**Text under study:**
Posted by Robert Zeigler <ro...@scazdl.org>.
Try version 1.0.0, just released today. ;)
See my comment on issue 815 for the maven url, artifact id, etc.

In any event, there's a framework solution in place already... it's  
just that it's a blacklist-based solution instead of a whitelist-based  
solution.  Although whitelist-based security tends to be more secure,  
blacklisting has its merits.  For a webapp, for example, there's often  
a lot more that you want accessible than otherwise (all of  
your .png, .jpg, .jpeg, .gif, .js, .css files, for example).  The  
solution I wrote allows for pattern-based whitelisting, but that can  
be dangerous: it's awfully easy to write a pattern that isn't as  
secure as you think it is.  Anyway, just food for thought... you can  
contribute to the framework as is and have it immediately block access  
to dangerous resources for you.  In fact, you could write a standalone  
module that does nothing other than contribute your blacklist  
preferences (eg: *.xml, *.class, etc.), then just add that module as a  
dependency for any new project. *shrug*

Robert

On Aug 26, 2009, at 8/261:21 AM , Alex Kotchnev wrote:

> Christian,
>   you seem to indicate that there's an easy fix for this on the  
> mailing
> list; however, the last discussion there is from around 2007; the  
> module
> that Robert is referring to is out of date (e.g. referring to old  
> package
> names, etc). Any other tips on addressing this ?

**Instructions:**
1. In the mailing list post, which issue number holds Robert's comment with the maven url and artifact id?
2. Name every file extension the mailing list post gives as an example of files a webapp usually wants accessible.
3. Carry on the mailing list exchange about blacklisting resources from the point where it stops.

**Dataset section:**
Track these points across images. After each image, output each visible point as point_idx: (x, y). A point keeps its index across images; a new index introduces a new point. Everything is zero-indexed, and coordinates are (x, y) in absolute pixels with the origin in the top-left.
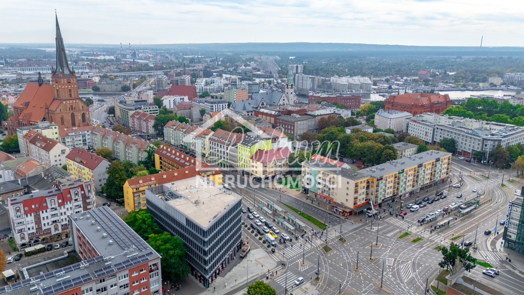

**Task answers:**
1. Issue 815.

2. .png, .jpg, .jpeg, .gif, .js, .css

3.
>
>   I'm completely taken aback by such a gaping security hole in the
> framework. Considering that this issue has been known since 2007, I'm
> completely blown away that the framework doesn't provide a solution  
> in T5
> (not in T5.1).
>
> Cheers,
>
> Alex K
>
> On Tue, Aug 25, 2009 at 8:44 AM, Christian Riedel
> <ch...@gmx.net>wrote:
>
>> FYI you should (all) be aware of TAP-815*! Your assets** are  
>> readable for
>> everybody!
>> It is certainly not as critical as in some pages named in this  
>> thread***
>> but in general it could cause some bad reputation for T5.
>>
>> Apart from that I just can say: nice work! ;)
>>
>>
>> *jira ticket:
>> https://issues.apache.org/jira/browse/TAP5-815
>>
>> **example asset
>> http://ping-service.appspot.com/assets/META-INF/persistence.xml
>>
>> ***
>>
>> http://www.nabble.com/-REQUEST--Live-T5-web-sites%2C-quotes%2C-marketting-ts23050433s302.html#a23054798
>>
>> easy workaround:
>>
>> http://www.nabble.com/-T5--Security-of-files-in-the-classpath-ts11816097s302.html#a11816097
>>
>>
>> regards
>> christian
>>
>>
>> Dmitry Gusev schrieb:
>>
>> FYI
>>>
>>> Here is the running t5 app: http://ping-service.appspot.com/
>>>
>>> It uses T5.0.18 + Spring 3.0.0M4/JPA + Google
>>> Datastore/Mail/Cron/URLFetch/Google Accounts Security
>>>
>>> Works pretty well.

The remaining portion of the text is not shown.